It's day four for legal same-sex marriage in Iowa, and I still haven't seen any reports of couples being refused a marriage license anywhere in the state. The Des Moines Register reported that about 350 same-sex couples received marriage licenses on Monday, the day the Iowa Supreme Court's ruling in Varnum v Brien went into effect. More than half of those applications were in five large counties: Polk (Des Moines area), Johnson (Iowa City), Linn (Cedar Rapids), Pottawattamie (Council Bluffs) and Scott (Quad Cities area).
According to this map on the Des Moines Register's site, about half of Iowa's 99 counties have issued at least one marriage license to a same-sex couple. No counties have denied marriage licenses yet, but many have yet to receive an application from a same-sex couple.
One Iowa, the largest LGBT advocacy group in the state, is trying to raise $25,000 by the end of April (that's today) in order to collect on a matching gift that will keep their television ad on the air. Click here to watch the ad and donate.
The Des Moines Register's business section featured an article on Thursday about gay-friendly wedding planners. Resources mentioned in the piece include gayweddingswithpanache.com, myiowagaywedding.com, iowasgayweddingplanner.com and iowagayweddingdirectory.com. Beau Fodor of gayweddingswithpanache.com said the most frequent questions he's been asked by out-of-state wedding seekers are whether people can get married on one of the covered bridges of Madison County and whether they will need to hire security for their wedding because of protests from those who oppose gay marriage. There were public protests in various Iowa cities on Monday, but none escalated to violence, and I haven't heard of any protesters standing outside county recorders' offices since then.
I believe that marriage equality has given the social conservatives the upper hand in the struggle for control over the Republican Party of Iowa. However, Republican moderates are not going to give up without a fight. Doug Gross, a Republican power-broker who was the 2002 gubernatorial nominee, is holding a press conference tomorrow to discuss results from a poll he commissioned last month. (A group of Republican insiders got an exclusive briefing on the poll today in Des Moines.) Although Gross is conservative personally, he has been calling on fellow Republicans to drop their litmus-test approach to social issues and focus more on Reaganesque rhetoric about the economy.
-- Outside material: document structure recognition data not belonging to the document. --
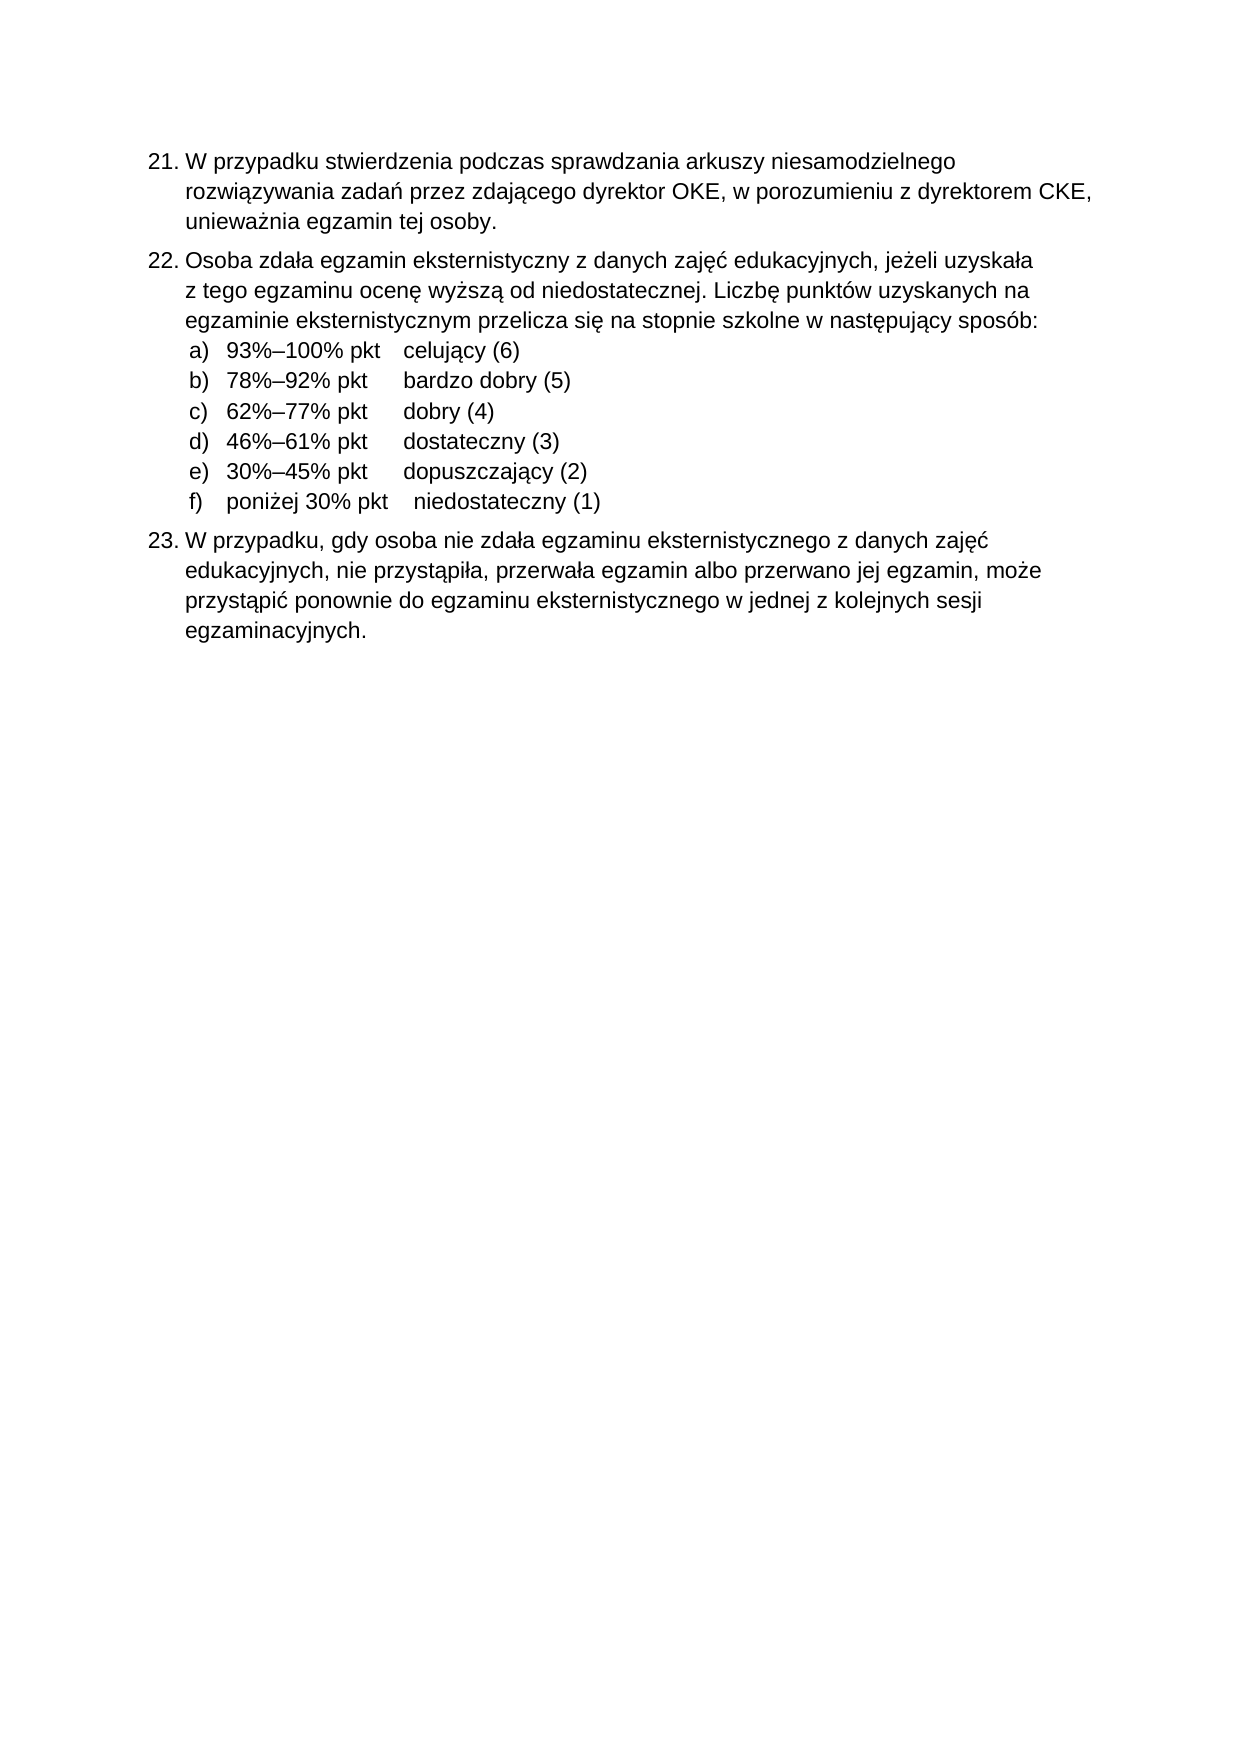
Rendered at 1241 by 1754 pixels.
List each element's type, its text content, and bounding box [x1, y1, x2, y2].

list 93%‒100% pkt celujący (6) [189, 337, 1093, 363]
list W przypadku, gdy osoba nie zdała egzaminu eksternistycznego z danych zajęć edukacyjnych, nie przystąpiła, przerwała egzamin albo przerwano jej egzamin, może przystąpić ponownie do egzaminu eksternistycznego w jednej z kolejnych sesji egzaminacyjnych. [148, 527, 1093, 644]
list 78%‒92% pkt bardzo dobry (5) [189, 367, 1093, 394]
list 30%‒45% pkt dopuszczający (2) [189, 458, 1093, 484]
list Osoba zdała egzamin eksternistyczny z danych zajęć edukacyjnych, jeżeli uzyskała z tego egzaminu ocenę wyższą od niedostatecznej. Liczbę punktów uzyskanych na egzaminie eksternistycznym przelicza się na stopnie szkolne w następujący sposób: [148, 247, 1093, 333]
list 46%‒61% pkt dostateczny (3) [189, 428, 1093, 454]
list 62%‒77% pkt dobry (4) [189, 398, 1093, 424]
list poniżej 30% pkt niedostateczny (1) [189, 488, 1093, 514]
list W przypadku stwierdzenia podczas sprawdzania arkuszy niesamodzielnego rozwiązywania zadań przez zdającego dyrektor OKE, w porozumieniu z dyrektorem CKE, unieważnia egzamin tej osoby. [148, 148, 1093, 234]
Gross warned earlier this week that while gay marriage could be a good issue for Iowa Republicans, "if Republicans let this be the only thing they talk about, they won't be successful in 2010."
Meanwhile, the New York Times reports that nationally, more Republicans are "rethinking" the party's stance on gay marriage:
The fact that a run of states have legalized gay marriage in recent months -- either by court decision or by legislative action -- with little backlash is only one indication of how public attitudes about this subject appear to be changing.
More significant is evidence in polls of a widening divide on the issue by age, suggesting to many Republicans that the potency of the gay-marriage question is on the decline. It simply does not appear to have the resonance with younger voters that it does with older ones.
Consider this: In the latest New York Times/CBS News poll, released on Monday, 31 percent of respondents over the age of 40 said they supported gay marriage. By contrast, 57 percent under age 40 said they supported it, a 26-point difference. Among the older respondents, 35 percent said they opposed any legal recognition of same-sex couples, be it marriage or civil unions. Among the younger crowd, just 19 percent held that view.
I expect this trend to accelerate if marriage equality does not lead to an electoral backlash against Iowa Democrats next year.